Variations in Multiple Syndromic Deafness Genes Mimic Non-syndromic Hearing Loss

Abstract

The genetics of both syndromic (SHL) and non-syndromic hearing loss (NSHL) is characterized by a high degree of genetic heterogeneity. We analyzed whole exome sequencing data of 102 unrelated probands with apparently NSHL without a causative variant in known NSHL genes. We detected five causative variants in different SHL genes (SOX10, MITF, PTPN11, CHD7, and KMT2D) in five (4.9%) probands. Clinical re-evaluation of these probands shows that some of them have subtle syndromic findings, while none of them meets clinical criteria for the diagnosis of the associated syndrome (Waardenburg (SOX10 and MITF), Kallmann (CHD7 and SOX10), Noonan/LEOPARD (PTPN11), CHARGE (CHD7), or Kabuki (KMT2D). This study demonstrates that individuals who are evaluated for NSHL can have pathogenic variants in SHL genes that are not usually considered for etiologic studies.

Figure 1. Pedigrees and electropherograms of five families with a causative DNA variant and craniofacial appearance of probands 694, 713, and 859.
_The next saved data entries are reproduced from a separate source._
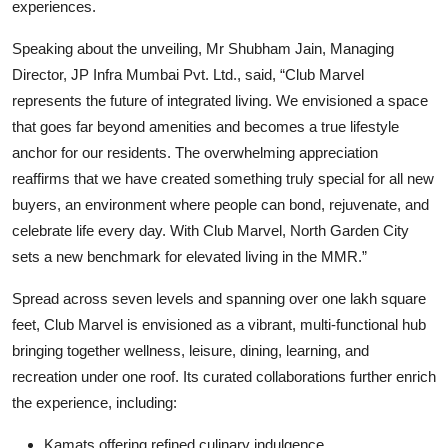
experiences.
Speaking about the unveiling, Mr Shubham Jain, Managing
Director, JP Infra Mumbai Pvt. Ltd
.
,
said,
“
Club Marvel
represents the future of integrated living. We envisioned a space
that goes far beyond amenities and becomes a true lifestyle
anchor for our residents. The overwhelming appreciation
reaffirms that we have created something truly special for all new
buyers, an environment where people can bond, rejuvenate, and
celebrate life every day. With Club Marvel, North Garden City
sets a new benchmark for elevated living in the MMR.”
Spread across seven levels and spanning over one lakh square
feet, Club Marvel is envisioned as a vibrant, multi-functional hub
bringing together wellness, leisure, dining, learning, and
recreation under one roof. Its curated collaborations further enrich
the experience, including:
Kamats
offering refined culinary indulgence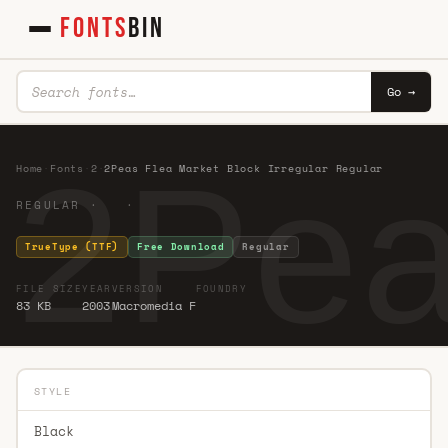
FONTS
BIN
Go →
2Pea
Home
·
Fonts
·
2
·
2Peas Flea Market Block Irregular Regular
REGULAR · ·
TrueType (TTF)
Free Download
Regular
FILE SIZE
YEAR
VERSION
FOUNDRY
83 KB
2003
Macromedia F
STYLE
Black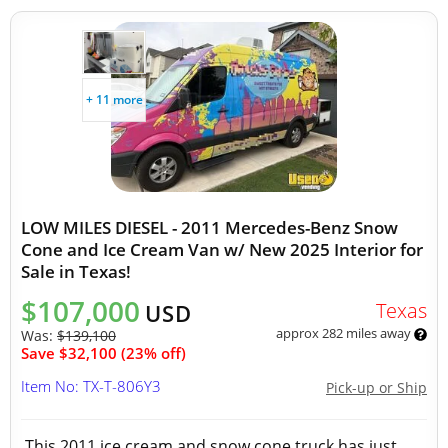
+ 11 more
LOW MILES DIESEL - 2011 Mercedes-Benz Snow
Cone and Ice Cream Van w/ New 2025 Interior for
Sale in Texas!
$107,000
Texas
USD
approx 282 miles away
Was:
$139,100
Save $32,100 (23% off)
Item No: TX-T-806Y3
Pick-up or Ship
This 2011 ice cream and snow cone truck has just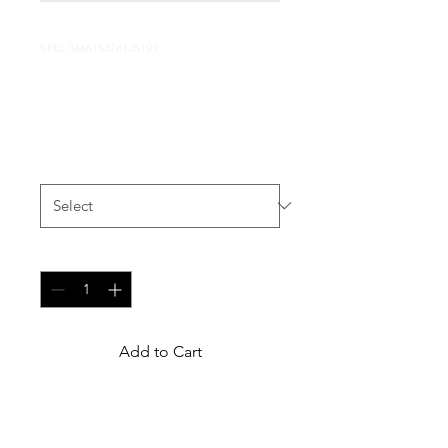
SKU: 366615376135191
I'm a product
Price
$7.50
Size
*
Quantity
*
Add to Cart
I'm a product description. I'm 
a great place to add more 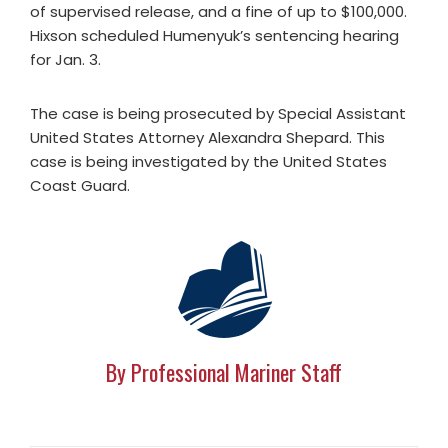
of supervised release, and a fine of up to $100,000.
Hixson scheduled Humenyuk’s sentencing hearing
for Jan. 3.
The case is being prosecuted by Special Assistant
United States Attorney Alexandra Shepard. This
case is being investigated by the United States
Coast Guard.
By Professional Mariner Staff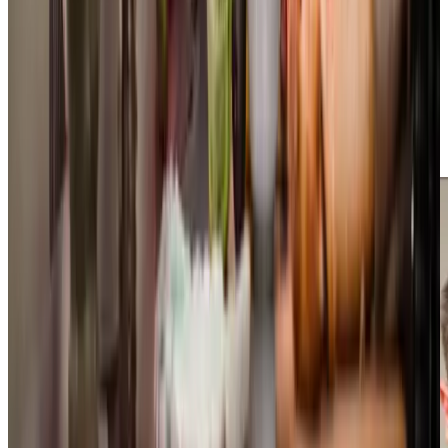
community through meaningful
local initiatives
. Our
monthly Companionship Cafe in Bexhill brings people
together for music, conversation and friendship, whilst our
participation in Memory Cafes provides vital support for
people living with dementia and their families. We work
closely with the local Dementia Action Alliances, and
regularly deliver scam awareness talks to help protect
vulnerable adults in our community.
Black squares and circles denote affected males and females with hearing loss, respectively. Proband 694 has a square face with prominent nasal bridge and columella. Other facial features of CHARGE syndrome such as facial palsy or outer ear findings are missing. Proband 713 has hypertelorism and slightly low-set, posteriorly rotated ears. Other facial features of Noonan/LEOPARD syndrome such as epicanthal folds or ptosis is missing. Proband 859 shows telechantus, epicanthal folds, slightly downslanting palpebral fissures with short columella. Facial features of Kabuki syndrome including long palpebral fissures with eversion of the lateral lower eyelid, arched and broad eyebrows with the lateral third displaying sparseness, and large or prominent ears are missing.